PASSAGE PROVIDED below:

Electronics a million times more flexible than the best currently available could transform patient monitoring


Lieber Research Group, Harvard University

Mesh electronics being injected through sub-100 micrometre inner diameter glass needle into an aqueous solution

Flexible electronics have been created that unfold once injected into a biological tissue such as the brain. The US team behind this invention were able to use the mesh electronics to map brain activity in rodents paving the way for similar tests in humans. The work could lead to a new generation of biomedical and implantable electronics that can be easily introduced without damaging surrounding tissue.

Flexible electronics have been incorporated into both living and non-living 3D structures before. But as they have traditionally been continuous sheets and relatively rigid, they required an opening equal to their size in order to be implanted, which defeats many of the advantages of flexible electronics. Furthermore, the mechanical mismatch between traditional thin film flexible electronics and neural tissue frequently produced a chronic immune response.

Now, Charles Lieber’s lab at Harvard University has developed ultra-flexible electronics – around a million times more supple than state of the art flexible electronics – with a macroporous structure like chicken-wire and shown that it can be rolled up inside a syringe and injected into tissues and other 3D structures. Once injected, the electronic mesh, which can be up to 30 times the width of the needle, unfolds.

In previous work, Lieber’s group had shown that similar macroporous electronics made from biocompatible polymers could be used as a scaffold for tissue engineering in order to create tissue innervated with electronic sensors. They then wondered how they could deliver the electronics to existing tissue.

End of PASSAGE PROVIDED.
ENTRIES PROVIDED below:

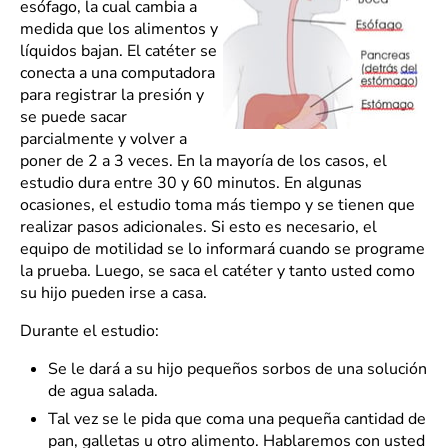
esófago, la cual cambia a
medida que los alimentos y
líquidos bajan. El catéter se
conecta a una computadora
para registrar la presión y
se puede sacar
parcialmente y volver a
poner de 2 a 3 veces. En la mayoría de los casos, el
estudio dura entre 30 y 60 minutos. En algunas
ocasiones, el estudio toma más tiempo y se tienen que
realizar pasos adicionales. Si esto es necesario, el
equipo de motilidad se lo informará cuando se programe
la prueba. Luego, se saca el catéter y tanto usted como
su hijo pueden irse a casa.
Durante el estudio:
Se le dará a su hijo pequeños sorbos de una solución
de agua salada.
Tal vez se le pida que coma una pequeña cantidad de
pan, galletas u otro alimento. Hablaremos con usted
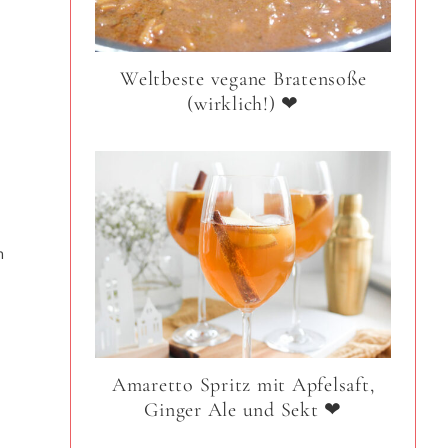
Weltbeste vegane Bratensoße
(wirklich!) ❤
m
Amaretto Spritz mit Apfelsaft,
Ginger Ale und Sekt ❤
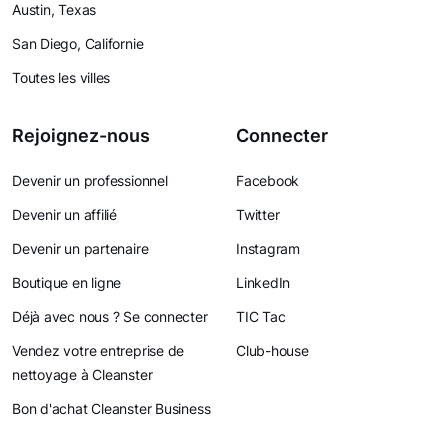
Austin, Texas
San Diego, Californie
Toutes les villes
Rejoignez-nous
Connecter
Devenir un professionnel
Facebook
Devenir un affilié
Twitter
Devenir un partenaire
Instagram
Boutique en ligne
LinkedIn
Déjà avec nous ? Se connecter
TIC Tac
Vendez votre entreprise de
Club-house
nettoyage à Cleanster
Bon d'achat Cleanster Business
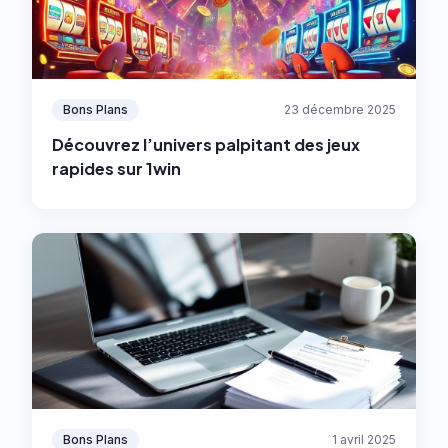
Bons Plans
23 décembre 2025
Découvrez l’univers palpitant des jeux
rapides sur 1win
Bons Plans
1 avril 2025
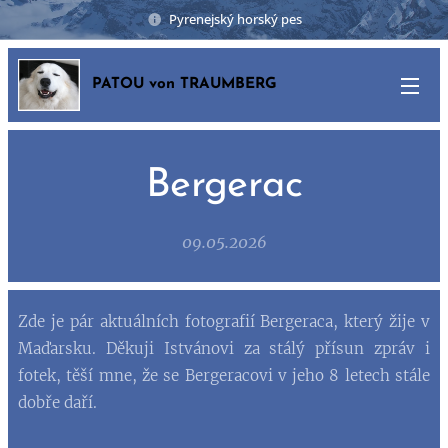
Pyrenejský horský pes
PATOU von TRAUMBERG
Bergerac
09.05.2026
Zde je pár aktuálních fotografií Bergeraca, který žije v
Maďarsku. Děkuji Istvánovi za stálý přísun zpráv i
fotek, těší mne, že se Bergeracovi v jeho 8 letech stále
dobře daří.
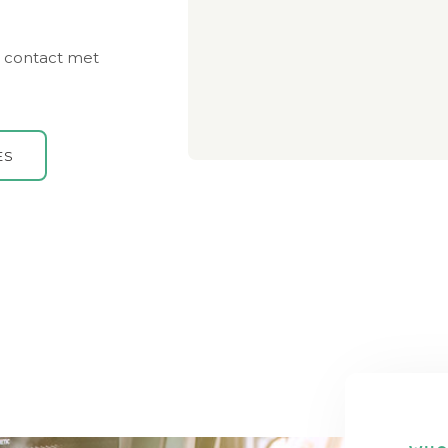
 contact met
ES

End of ENTRIES PROVIDED.

(REQUIRED TASKS)
1) From the passage on injectable mesh electronics, echo the text word for word, beginning at the words "Mesh electronics being" and stopping after "damaging surrounding tissue.".
2) Answer these questions using the passage on injectable mesh electronics:
(a) In which animals did the team use the mesh electronics to map brain activity?
(b) Whose lab at Harvard University developed the ultra-flexible electronics?
(c) How many times the width of the needle can the injected electronic mesh be?

(WRITTEN ANSWERS)
1)
Mesh electronics being injected through sub-100 micrometre inner diameter glass needle into an aqueous solution

Flexible electronics have been created that unfold once injected into a biological tissue such as the brain. The US team behind this invention were able to use the mesh electronics to map brain activity in rodents paving the way for similar tests in humans. The work could lead to a new generation of biomedical and implantable electronics that can be easily introduced without damaging surrounding tissue.

2)
(a) Rodents.
(b) Charles Lieber's lab.
(c) Up to 30 times the width of the needle.